When I was about 14, I had this friend and she went to a youth group and loved it, and she would invite all of our friends.
I think it was maybe eight months of her repeatedly just inviting me saying, "Hey Mitch, would you like to come to youth this week?" I wasn't keen, I was pretty anti it. I had come up with all these different reasons, theological disagreements and scientific disagreements as to why God couldn't exist, and how Jesus was a fake person and all this stuff. I was real anti-God.
I guess her persistence wore me down and eventually one lunchtime she said, "Hey Mitch, do you want to come to youth this Friday? It's going to be really cool." And I was like, "Oh fine. Yeah, I'll come along just this once."
I showed up and they went into a time of worship. I had started playing music a couple of years before that. So, being a musician myself, I was pretty judgemental, thinking the music was kind of average.
Later on in life, talking to the two people who were in the worship team that night, they said, "Man, that was the worst night of worship ever, it was so hard. We just had everyone bail and so it was just the two of us."

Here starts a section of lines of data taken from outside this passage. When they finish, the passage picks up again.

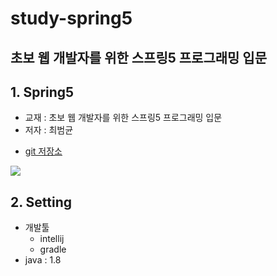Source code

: # study-spring5

## 초보 웹 개발자를 위한 스프링5 프로그래밍 입문


## 1. Spring5

- 교재 : 초보 웹 개발자를 위한 스프링5 프로그래밍 입문
- 저자 : 최범균

* <a href="https://github.com/madvirus/spring5fs">git 저장소</a>

![](https://www.kame.co.kr/board/down/book/spring5fs-web.jpg)

## 2. Setting

- 개발툴 
  - intellij
  - gradle
- java : 1.8
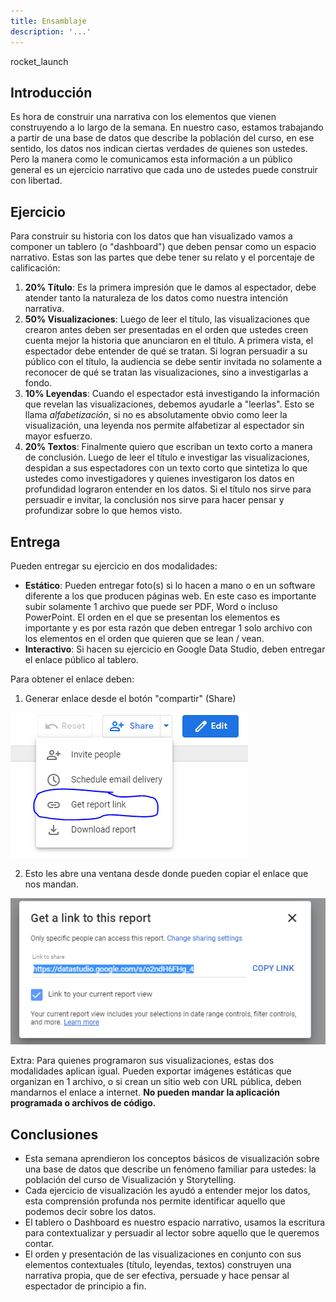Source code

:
 ```yaml
---
title: Ensamblaje
description: '...'
---
```


<span class="material-icons title-icon">rocket_launch</span>

## Introducción

Es hora de construir una narrativa con los elementos que vienen construyendo a lo largo de la semana. En nuestro caso, estamos trabajando a partir de una base de datos que describe la población del curso, en ese sentido, los datos nos indican ciertas verdades de quienes son ustedes. Pero la manera como le comunicamos esta información a un público general es un ejercicio narrativo que cada uno de ustedes puede construir con libertad.

## Ejercicio

Para construir su historia con los datos que han visualizado vamos a componer un tablero (o "dashboard") que deben pensar como un espacio narrativo. Estas son las partes que debe tener su relato y el porcentaje de calificación:

1. **20% Título**: Es la primera impresión que le damos al espectador, debe atender tanto la naturaleza de los datos como nuestra intención narrativa.
2. **50% Visualizaciones**: Luego de leer el título, las visualizaciones que crearon antes deben ser presentadas en el orden que ustedes creen cuenta mejor la historia que anunciaron en el título. A primera vista, el espectador debe entender de qué se tratan. Si logran persuadir a su público con el título, la audiencia se debe sentir invitada no solamente a reconocer de qué se tratan las visualizaciones, sino a investigarlas a fondo.
3. **10% Leyendas**: Cuando el espectador está investigando la información que revelan las visualizaciones, debemos ayudarle a "leerlas". Esto se llama _alfabetización_, si no es absolutamente obvio como leer la visualización, una leyenda nos permite alfabetizar al espectador sin mayor esfuerzo.
4. **20% Textos**: Finalmente quiero que escriban un texto corto a manera de conclusión. Luego de leer el título e investigar las visualizaciones, despidan a sus espectadores con un texto corto que sintetiza lo que ustedes como investigadores y quienes investigaron los datos en profundidad lograron entender en los datos. Si el título nos sirve para persuadir e invitar, la conclusión nos sirve para hacer pensar y profundizar sobre lo que hemos visto.

## Entrega

Pueden entregar su ejercicio en dos modalidades:

- **Estático**: Pueden entregar foto(s) si lo hacen a mano o en un software diferente a los que producen páginas web. En este caso es importante subir solamente 1 archivo que puede ser PDF, Word o incluso PowerPoint. El orden en el que se presentan los elementos es importante y es por esta razón que deben entregar 1 solo archivo con los elementos en el orden que quieren que se lean / vean.
- **Interactivo**: Si hacen su ejercicio en Google Data Studio, deben entregar el enlace público al tablero.

Para obtener el enlace deben:

1. Generar enlace desde el botón "compartir" (Share)

![Compartir Enlace](/vysimgs/obtener-enlace.png)

2. Esto les abre una ventana desde donde pueden copiar el enlace que nos mandan.

![Enlace Público](/vysimgs/enlace-publico.png)

Extra: Para quienes programaron sus visualizaciones, estas dos modalidades aplican igual. Pueden exportar imágenes estáticas que organizan en 1 archivo, o si crean un sitio web con URL pública, deben mandarnos el enlace a internet. **No pueden mandar la aplicación programada o archivos de código.**

## Conclusiones

- Esta semana aprendieron los conceptos básicos de visualización sobre una base de datos que describe un fenómeno familiar para ustedes: la población del curso de Visualización y Storytelling.
- Cada ejercicio de visualización les ayudó a entender mejor los datos, esta comprensión profunda nos permite identificar aquello que podemos decir sobre los datos.
- El tablero o Dashboard es nuestro espacio narrativo, usamos la escritura para contextualizar y persuadir al lector sobre aquello que le queremos contar.
- El orden y presentación de las visualizaciones en conjunto con sus elementos contextuales (título, leyendas, textos) construyen una narrativa propia, que de ser efectiva, persuade y hace pensar al espectador de principio a fin.
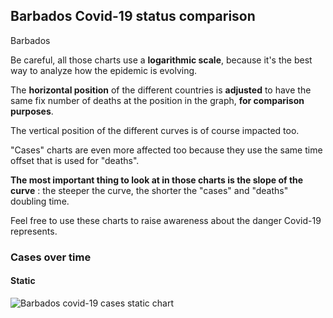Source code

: ## Barbados Covid-19 status comparison 

Barbados



Be careful, all those charts use a **logarithmic scale**, because it's the best way to analyze how the epidemic is evolving.
 
The **horizontal position** of the different countries is **adjusted** to have the same fix number of deaths at the position in the graph, **for comparison purposes**.

The vertical position of the different curves is of course impacted too.

"Cases" charts are even more affected too because they use the same time offset that is used for "deaths".

**The most important thing to look at in those charts is the slope of the curve** : the steeper the curve, the shorter the "cases" and "deaths" doubling time.

Feel free to use these charts to raise awareness about the danger Covid-19 represents. 


 
### Cases over time
 
#### Static
![Barbados covid-19 cases static chart](https://raw.githubusercontent.com/madlag/coronavirus_study/master/notebooks/graphs/2020-04-02/countries/Barbados/2020-04-02_Barbados_cases.png "Barbados covid-19 cases static chart")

Worship started and it was kind of average. There wasn't really any atmosphere in the room, and it wasn't exciting. I started to notice that one by one, people were lifting their hands, people were singing, people were into it, people were going for it. I remember looking around and it instantly broke down a lot of the lies that I had about God, all the protests I had against God in my mind, because these people thought God was genuinely real. They were singing like He's in the room.
Instantly all of my ideas about God changed.
I thought, maybe God is real. Maybe these guys had something super real. Whatever it is, I think I want it.
At that point in time as a 14 year old, all I knew about Christianity was: you weren't supposed to get drunk, you weren't meant to do drugs, you had to use clean language and you weren't allowed to have sex before marriage. That's what I thought being a Christian was. It was just these four rules.
I went away after that night and thought what these people had was super genuine. It seemed really incredible and I think I want that. What I thought being a Christian meant was that I've got to say no to those other four things. So I thought about it over the weekend and I came to a conclusion.
There was no emotion, there was no deep encounter with God, I didn't hear God's voice, I didn't have any special moment. More than anything, I came to the conclusion that whatever those people had seemed so real and so genuine that I wanted it. I was willing to give up whatever I had, to give up whatever opportunities I had, to pursue that.
So I made my decision and it wasn't until a couple of weeks afterwards that I had my first encounter with God. I had one of those moments where I had the emotional connection and God really came into my life. It wasn't like my earlier intellectual decision. It came out of me deciding, hey, I want to follow God, I want to give Him my life.
I look back at those rules and I'm so glad that I followed them because they were actually a real blessing to my life.
Following those things and looking back, if I knew then what having a relationship with God would have been like, if I'd actually known what those people who were in the room worshiping had in that moment, I don't think it would have taken me all weekend to decide.
It's way better than I thought it could have been.